What you will do
Go over the lines below, and when one contains the word "wszystkie", copy it.

(Source data)

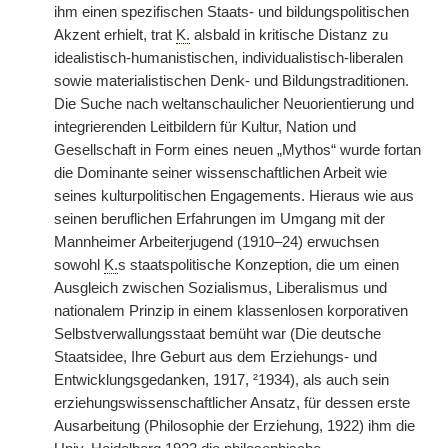
ihm einen
|
spezifischen Staats- und bildungspolitischen
Akzent erhielt, trat
K.
alsbald in kritische Distanz zu
idealistisch-humanistischen, individualistisch-liberalen
sowie materialistischen Denk- und Bildungstraditionen.
Die Suche nach weltanschaulicher Neuorientierung und
integrierenden Leitbildern für Kultur, Nation und
Gesellschaft in Form eines neuen „Mythos“ wurde fortan
die Dominante seiner wissenschaftlichen Arbeit wie
seines kulturpolitischen Engagements. Hieraus wie aus
seinen beruflichen Erfahrungen im Umgang mit der
Mannheimer Arbeiterjugend (1910–24) erwuchsen
sowohl
K.
s staatspolitische Konzeption, die um einen
Ausgleich zwischen Sozialismus, Liberalismus und
nationalem Prinzip in einem klassenlosen korporativen
Selbstverwallungsstaat bemüht war (Die deutsche
Staatsidee, Ihre Geburt aus dem Erziehungs- und
Entwicklungsgedanken, 1917, ²1934), als auch sein
erziehungswissenschaftlicher Ansatz, für dessen erste
Ausarbeitung (Philosophie der Erziehung, 1922) ihm die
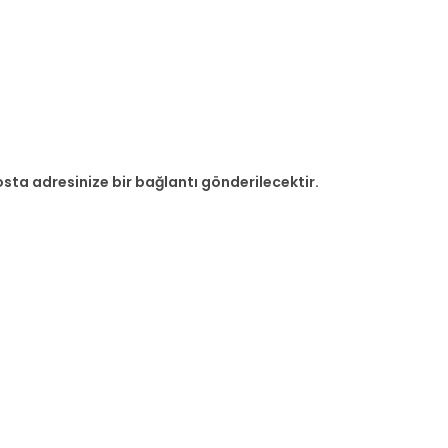
posta adresinize bir bağlantı gönderilecektir.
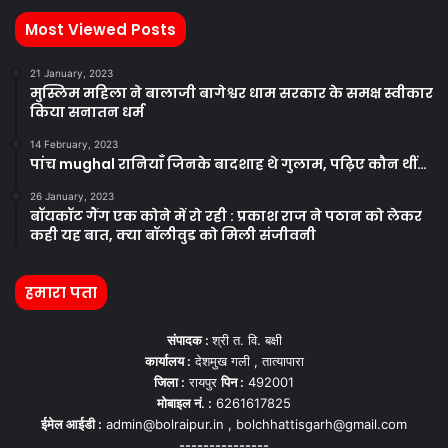
Most Viewed Posts
21 January, 2023
मुस्लिम महिला ने बालाजी बागेश्वर धाम सरकार के समक्ष स्वीकार
किया सनातन धर्म
14 February, 2023
पांच mughal रानियाँ जिनके बादशाह थे गुलाम, पढ़िए कौन थीं…
26 January, 2023
बॉयकॉट गैंग एक कोने में रो रही : प्रकाश राज ने पठान को लेकर
कही यह बात, क्या बॉलीवुड को मिली संजीवनी
हमारा पता
संपादक :
श्री त. वि. बक्षी
कार्यालय :
देशमुख गली , तात्यापारा
जिला :
रायपुर
पिन :
492001
मोबाइल नं. :
6261617825
ईमेल आईडी :
admin@bolraipur.in , bolchhattisgarh@gmail.com
---------------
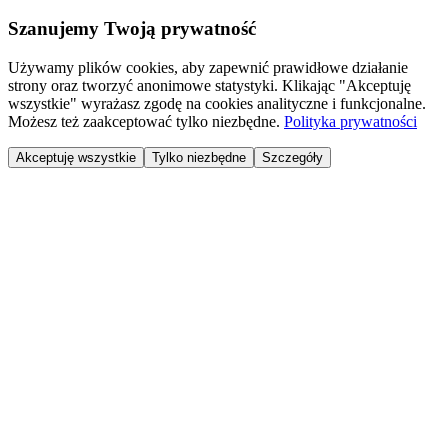
Szanujemy Twoją prywatność
Używamy plików cookies, aby zapewnić prawidłowe działanie
strony oraz tworzyć anonimowe statystyki. Klikając "Akceptuję
wszystkie" wyrażasz zgodę na cookies analityczne i funkcjonalne.
Możesz też zaakceptować tylko niezbędne.
Polityka prywatności
Akceptuję wszystkie
Tylko niezbędne
Szczegóły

(End Source data)

Answer area
wszystkie" wyrażasz zgodę na cookies analityczne i funkcjonalne.
Akceptuję wszystkie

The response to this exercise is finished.